JUDGE REVIEW 審査講評
天体写真家
沼澤 茂美
Shigemi Numazawa
今年も多くの作品応募ありがとうございました。思いのこもったさまざまなシーンに接し、撮影した環境、撮影時の感情などに思いをはせるとき、本写真コンテストの重さと深淵さというようなものが強く伝わってきます。昨年にくらべ、撮影のバリエーションはさらに広がったように感じました。人物を入れたストーリー性の強い作品も多く、景観や撮影手法においても作者のメッセージが明確に表れているものが多いと感じました。ほとばしる内面を主題に託したと感じられる作品や、その場の感動がリアルに伝わってくる作品は、やはり心の奥底に突き刺さってくるもの、写真の力みたいなものを感じます。写真は作者の心を写す鏡であり、そしてコミュニケーションの手段です。そこに優越が存在するわけでは決してありません。自由に感じ自由に表現する。今回受賞した作品はそういう自由な思いがとても強く感じられた作品でした。審査は初期審査で全応募作品から37点を選び、最終選考へと進みました。今回新設された「胎内星まつり特別賞」は、月刊天文ガイド編集部、胎内市と胎内星まつり実行委員会の私の3者によって選考されたものです。

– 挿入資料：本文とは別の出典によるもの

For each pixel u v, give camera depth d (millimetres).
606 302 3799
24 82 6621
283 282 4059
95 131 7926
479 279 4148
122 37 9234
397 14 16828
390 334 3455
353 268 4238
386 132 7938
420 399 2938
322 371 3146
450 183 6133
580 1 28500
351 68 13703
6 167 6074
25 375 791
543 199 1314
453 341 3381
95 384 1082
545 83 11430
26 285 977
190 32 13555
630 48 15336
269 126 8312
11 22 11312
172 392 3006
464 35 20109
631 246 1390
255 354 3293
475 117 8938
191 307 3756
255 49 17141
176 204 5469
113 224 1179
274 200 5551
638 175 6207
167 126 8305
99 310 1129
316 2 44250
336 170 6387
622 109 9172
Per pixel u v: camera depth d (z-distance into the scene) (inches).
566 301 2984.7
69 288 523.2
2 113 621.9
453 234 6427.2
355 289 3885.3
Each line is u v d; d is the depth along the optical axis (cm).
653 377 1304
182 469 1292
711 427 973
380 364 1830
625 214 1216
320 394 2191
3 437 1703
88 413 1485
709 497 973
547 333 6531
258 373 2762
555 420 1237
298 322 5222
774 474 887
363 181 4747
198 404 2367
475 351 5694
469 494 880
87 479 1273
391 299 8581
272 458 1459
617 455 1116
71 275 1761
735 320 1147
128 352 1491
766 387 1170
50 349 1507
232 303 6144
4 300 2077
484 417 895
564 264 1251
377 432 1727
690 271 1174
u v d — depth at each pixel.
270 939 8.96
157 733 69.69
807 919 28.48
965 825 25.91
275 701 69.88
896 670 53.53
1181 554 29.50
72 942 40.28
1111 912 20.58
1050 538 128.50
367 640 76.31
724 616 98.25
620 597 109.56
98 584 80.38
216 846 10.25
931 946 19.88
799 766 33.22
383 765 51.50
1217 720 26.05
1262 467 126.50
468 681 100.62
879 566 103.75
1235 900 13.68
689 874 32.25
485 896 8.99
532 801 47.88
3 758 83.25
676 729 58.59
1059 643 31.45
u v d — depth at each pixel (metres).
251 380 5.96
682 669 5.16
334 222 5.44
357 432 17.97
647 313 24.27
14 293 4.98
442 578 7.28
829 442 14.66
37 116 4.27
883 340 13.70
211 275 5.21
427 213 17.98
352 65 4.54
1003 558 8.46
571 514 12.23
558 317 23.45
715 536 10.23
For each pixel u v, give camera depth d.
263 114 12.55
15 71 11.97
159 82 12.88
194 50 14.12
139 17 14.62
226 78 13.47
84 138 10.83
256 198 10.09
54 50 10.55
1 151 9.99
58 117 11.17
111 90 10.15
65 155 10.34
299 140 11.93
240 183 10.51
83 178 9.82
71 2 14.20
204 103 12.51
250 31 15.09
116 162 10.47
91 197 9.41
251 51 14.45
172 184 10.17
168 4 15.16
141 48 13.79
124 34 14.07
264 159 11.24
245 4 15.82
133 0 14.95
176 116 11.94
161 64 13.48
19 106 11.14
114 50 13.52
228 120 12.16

地上に広がる人工の光の海と星々の軌跡が見事に融合したスペクタクルな作品です。明るい人工光に負けてしまう星の光も、今日の比較明合成という撮影手法でその存在を明確に再現できます。悠久の時間変わらぬ輝きを保ち続けてきた星々が描き出したほんの1時間ほどの軌跡。その中に精一杯の輝きをみせる人々の営みの光は、ある意味とてもはかない感じさえ伝えているようです。人工光と星々の光を遮る雪を冠した山々の存在も素晴らしい。